Alper Yegin wrote:
the message types to major PANA state transitions or specific functions
(like ping), and the AVPs as options within the state change or
function.
In order to better understand what you are suggesting, can you please
tell
us what we need to change in our current design? Given that:
- We have phases (handshake, authentication and authorization, access,
re-authentication, termination).
- Each phase has a set of expected message types and specific flows
(e.g.,
handshake: PCI, PSR, PSA; termination: PTR, PTA; etc.).
But do you need authentication phases in PANA if you focus on being a
transport for EAP and let EAP handle the authentication phases?

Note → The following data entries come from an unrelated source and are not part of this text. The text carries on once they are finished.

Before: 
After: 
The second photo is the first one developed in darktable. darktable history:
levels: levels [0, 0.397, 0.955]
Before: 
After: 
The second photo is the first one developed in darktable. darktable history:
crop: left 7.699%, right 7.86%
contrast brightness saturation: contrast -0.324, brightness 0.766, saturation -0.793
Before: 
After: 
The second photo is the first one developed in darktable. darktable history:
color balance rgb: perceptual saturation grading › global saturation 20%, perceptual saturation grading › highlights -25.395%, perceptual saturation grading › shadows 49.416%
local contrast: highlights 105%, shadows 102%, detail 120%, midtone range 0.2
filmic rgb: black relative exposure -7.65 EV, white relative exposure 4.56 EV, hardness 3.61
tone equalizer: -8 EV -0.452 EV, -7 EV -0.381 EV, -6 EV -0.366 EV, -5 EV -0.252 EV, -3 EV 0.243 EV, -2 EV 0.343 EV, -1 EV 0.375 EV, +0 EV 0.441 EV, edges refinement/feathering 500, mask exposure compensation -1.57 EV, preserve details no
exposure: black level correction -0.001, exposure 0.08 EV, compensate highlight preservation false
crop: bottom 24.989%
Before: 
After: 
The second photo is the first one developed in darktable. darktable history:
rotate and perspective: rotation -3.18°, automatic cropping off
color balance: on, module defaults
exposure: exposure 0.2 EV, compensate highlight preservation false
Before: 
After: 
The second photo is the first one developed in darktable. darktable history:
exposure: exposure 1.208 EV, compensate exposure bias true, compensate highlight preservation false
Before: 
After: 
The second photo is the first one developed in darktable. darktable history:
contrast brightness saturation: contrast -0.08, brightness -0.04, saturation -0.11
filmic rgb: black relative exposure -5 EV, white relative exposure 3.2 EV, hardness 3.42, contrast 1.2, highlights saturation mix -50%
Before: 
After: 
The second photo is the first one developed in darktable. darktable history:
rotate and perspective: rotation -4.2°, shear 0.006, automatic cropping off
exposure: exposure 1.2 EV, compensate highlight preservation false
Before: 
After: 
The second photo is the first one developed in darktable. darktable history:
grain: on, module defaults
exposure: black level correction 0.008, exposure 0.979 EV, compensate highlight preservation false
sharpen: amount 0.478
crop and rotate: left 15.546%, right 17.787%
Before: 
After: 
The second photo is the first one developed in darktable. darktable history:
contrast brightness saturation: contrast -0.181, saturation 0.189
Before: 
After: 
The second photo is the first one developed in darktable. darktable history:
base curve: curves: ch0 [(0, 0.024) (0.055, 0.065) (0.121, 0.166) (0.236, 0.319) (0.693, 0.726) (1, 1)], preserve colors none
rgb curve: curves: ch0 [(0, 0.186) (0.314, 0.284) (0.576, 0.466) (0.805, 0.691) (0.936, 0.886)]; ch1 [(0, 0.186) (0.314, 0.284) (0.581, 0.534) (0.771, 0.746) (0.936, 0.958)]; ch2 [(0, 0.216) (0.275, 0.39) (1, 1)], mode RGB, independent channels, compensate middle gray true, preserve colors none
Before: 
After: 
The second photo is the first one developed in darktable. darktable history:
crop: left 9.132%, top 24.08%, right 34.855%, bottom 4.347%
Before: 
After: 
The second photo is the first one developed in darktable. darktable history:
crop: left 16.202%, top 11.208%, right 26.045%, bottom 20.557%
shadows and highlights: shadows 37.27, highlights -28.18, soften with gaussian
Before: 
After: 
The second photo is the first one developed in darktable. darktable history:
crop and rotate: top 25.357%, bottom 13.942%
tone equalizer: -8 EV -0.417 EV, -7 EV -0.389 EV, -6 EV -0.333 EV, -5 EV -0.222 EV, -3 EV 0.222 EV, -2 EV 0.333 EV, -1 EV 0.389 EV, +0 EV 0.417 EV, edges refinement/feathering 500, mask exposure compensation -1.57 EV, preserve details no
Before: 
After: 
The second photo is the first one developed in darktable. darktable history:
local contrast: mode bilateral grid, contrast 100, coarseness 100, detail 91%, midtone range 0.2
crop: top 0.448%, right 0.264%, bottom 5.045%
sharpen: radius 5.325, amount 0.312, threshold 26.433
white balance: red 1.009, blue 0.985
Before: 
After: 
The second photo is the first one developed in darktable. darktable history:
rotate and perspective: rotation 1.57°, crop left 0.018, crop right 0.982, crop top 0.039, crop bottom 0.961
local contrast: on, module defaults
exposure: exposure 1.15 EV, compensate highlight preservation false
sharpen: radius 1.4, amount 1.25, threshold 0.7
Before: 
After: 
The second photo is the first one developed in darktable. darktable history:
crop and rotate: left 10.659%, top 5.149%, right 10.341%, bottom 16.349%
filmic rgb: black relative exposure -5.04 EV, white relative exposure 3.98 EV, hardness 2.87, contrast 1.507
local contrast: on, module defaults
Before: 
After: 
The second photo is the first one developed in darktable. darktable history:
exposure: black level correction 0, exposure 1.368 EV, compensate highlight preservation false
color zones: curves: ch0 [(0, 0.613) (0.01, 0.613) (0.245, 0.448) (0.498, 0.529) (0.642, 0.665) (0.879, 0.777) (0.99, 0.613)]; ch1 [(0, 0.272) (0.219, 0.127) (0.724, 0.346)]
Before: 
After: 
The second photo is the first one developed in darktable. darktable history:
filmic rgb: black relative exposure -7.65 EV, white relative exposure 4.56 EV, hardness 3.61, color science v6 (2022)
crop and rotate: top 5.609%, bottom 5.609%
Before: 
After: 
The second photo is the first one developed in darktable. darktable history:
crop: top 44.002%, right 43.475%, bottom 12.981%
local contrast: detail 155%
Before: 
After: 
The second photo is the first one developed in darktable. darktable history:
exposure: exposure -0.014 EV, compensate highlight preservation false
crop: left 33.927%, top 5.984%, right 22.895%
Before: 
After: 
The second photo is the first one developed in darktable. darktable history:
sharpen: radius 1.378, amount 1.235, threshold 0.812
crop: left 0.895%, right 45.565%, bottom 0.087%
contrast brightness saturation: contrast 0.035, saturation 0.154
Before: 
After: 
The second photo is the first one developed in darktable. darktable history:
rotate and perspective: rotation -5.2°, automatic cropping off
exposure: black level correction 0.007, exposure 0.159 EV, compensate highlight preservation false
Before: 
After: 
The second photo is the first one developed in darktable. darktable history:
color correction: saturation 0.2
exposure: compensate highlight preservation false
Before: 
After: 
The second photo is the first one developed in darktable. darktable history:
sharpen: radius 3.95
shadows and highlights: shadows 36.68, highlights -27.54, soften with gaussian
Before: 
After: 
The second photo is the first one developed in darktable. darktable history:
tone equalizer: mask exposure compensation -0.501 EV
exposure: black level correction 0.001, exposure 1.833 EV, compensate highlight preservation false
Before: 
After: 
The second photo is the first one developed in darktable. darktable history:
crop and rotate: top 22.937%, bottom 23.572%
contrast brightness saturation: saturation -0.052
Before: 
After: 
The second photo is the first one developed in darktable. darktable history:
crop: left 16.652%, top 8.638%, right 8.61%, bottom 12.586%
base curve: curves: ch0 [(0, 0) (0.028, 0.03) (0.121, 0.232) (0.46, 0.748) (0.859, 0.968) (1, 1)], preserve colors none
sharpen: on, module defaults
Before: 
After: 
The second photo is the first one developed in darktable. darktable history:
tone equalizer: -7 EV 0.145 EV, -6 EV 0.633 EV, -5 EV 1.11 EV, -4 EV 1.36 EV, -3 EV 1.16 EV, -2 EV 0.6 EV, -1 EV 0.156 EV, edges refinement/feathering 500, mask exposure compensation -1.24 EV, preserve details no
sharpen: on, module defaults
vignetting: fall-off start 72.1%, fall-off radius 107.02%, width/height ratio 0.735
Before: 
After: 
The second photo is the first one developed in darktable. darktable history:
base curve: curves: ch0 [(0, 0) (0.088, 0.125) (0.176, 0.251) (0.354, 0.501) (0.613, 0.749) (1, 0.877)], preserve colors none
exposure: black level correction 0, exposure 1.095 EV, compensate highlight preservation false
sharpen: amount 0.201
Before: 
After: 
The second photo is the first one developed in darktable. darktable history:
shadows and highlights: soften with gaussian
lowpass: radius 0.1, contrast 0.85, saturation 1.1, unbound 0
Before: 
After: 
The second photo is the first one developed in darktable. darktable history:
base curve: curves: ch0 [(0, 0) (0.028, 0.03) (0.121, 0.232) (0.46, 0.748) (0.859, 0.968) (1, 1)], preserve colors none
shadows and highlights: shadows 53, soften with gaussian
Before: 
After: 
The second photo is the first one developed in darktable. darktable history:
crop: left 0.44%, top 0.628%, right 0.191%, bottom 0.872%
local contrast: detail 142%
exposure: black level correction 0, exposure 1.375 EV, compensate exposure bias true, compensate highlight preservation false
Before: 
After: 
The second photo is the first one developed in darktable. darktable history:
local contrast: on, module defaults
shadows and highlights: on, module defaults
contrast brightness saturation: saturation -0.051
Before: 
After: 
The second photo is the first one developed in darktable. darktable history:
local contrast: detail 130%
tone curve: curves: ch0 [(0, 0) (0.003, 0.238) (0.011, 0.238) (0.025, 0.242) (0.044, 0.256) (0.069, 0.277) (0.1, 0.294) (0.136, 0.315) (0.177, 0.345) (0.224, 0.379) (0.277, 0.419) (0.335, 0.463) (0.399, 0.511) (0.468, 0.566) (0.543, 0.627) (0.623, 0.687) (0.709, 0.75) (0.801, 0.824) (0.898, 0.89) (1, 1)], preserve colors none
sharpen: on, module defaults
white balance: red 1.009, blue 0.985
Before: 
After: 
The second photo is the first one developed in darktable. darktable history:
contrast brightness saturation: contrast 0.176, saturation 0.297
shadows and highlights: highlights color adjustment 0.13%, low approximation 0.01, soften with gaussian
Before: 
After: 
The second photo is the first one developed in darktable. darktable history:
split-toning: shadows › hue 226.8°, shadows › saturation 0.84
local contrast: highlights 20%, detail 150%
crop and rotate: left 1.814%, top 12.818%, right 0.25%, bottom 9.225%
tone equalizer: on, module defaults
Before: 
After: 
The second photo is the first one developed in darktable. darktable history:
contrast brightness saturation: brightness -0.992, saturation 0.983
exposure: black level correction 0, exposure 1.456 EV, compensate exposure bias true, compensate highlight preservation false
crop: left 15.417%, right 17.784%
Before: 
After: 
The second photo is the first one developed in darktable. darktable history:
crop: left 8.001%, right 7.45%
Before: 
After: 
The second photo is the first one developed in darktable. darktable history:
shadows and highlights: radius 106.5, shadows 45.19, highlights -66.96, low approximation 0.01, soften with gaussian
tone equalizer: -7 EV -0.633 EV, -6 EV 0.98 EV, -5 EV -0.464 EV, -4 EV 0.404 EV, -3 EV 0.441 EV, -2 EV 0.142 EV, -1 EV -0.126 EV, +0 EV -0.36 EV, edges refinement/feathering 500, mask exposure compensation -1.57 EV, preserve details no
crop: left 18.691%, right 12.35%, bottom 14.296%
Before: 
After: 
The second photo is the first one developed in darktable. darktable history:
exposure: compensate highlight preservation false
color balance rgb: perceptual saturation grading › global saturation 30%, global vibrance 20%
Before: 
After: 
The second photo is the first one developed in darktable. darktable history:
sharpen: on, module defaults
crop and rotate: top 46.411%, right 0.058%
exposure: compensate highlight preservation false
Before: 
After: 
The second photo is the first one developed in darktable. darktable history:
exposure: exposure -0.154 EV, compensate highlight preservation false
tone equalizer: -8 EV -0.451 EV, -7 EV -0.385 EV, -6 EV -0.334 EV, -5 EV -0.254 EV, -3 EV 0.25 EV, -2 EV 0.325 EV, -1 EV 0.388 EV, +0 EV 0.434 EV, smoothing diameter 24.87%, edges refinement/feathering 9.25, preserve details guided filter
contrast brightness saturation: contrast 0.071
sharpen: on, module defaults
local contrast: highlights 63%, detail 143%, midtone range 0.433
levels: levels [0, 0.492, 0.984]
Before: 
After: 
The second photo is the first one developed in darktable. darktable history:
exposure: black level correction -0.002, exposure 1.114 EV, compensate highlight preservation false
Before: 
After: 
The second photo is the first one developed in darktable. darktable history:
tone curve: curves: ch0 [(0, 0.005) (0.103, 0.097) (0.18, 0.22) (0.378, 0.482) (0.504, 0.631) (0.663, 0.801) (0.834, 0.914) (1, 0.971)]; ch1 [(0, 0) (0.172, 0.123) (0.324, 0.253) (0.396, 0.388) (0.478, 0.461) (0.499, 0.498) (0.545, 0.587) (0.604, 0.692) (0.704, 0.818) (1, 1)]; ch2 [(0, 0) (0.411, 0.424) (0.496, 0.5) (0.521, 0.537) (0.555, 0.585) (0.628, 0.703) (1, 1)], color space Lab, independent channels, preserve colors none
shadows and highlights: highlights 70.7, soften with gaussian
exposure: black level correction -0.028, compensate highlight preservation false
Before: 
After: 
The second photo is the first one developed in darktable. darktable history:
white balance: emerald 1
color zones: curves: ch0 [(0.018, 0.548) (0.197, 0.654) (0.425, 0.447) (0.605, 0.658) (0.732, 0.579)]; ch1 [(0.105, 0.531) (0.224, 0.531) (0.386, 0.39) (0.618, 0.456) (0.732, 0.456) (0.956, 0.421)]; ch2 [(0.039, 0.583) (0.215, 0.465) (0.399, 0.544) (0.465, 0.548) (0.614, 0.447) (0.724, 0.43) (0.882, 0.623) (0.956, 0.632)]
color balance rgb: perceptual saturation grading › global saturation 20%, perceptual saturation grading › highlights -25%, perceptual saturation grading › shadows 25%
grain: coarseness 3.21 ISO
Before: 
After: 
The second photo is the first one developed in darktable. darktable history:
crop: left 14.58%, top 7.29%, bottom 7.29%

I could
certainly be wrong here, but at the surface it seems that this is a lot
of duplicate state between layers.
The phases I listed above are the "PANA phases". Two of the phases (auth and
authz, and re-auth) involve running (transporting) full "EAP sessions" (from
the beginning of the EAP authentication to the end). Other phases are more
about maintaining the PANA session, and they do not involve in transporting
EAP at all.
If EAP was simply being transported, I don't know why PANA would even
need to know whether it was an "auth" "reauth" "authz" or otherwise.
None of the level of details in these phases deals with "EAP authentication
phases" or "EAP method authentication phases". Those are completely
encapsulated inside the aforementioned two PANA phases.
That is good to hear.
The encapsulation is EAP_method/EAP/PANA (much like
EAP_method/EAP/any_other_transport).
It would help me a lot if you could provide an example of how the PANA
phases relate to other EAP transports. For example, does 802.1x or even
PPP have similar states as PANA?
A specific EAP method has its own phases and a state machine.
It is completely wrapped inside EAP with its own phases and state machine.
And that in turn is completely wrapped inside PANA with its own phases and
state machine.
I hope this makes sense.
It does, and I hope you can see that I am trying to drill down at the
heart of whether PANA truly needs all of the phases and states that it
has. If it doesn't, then perhaps we can take more steps at simplification.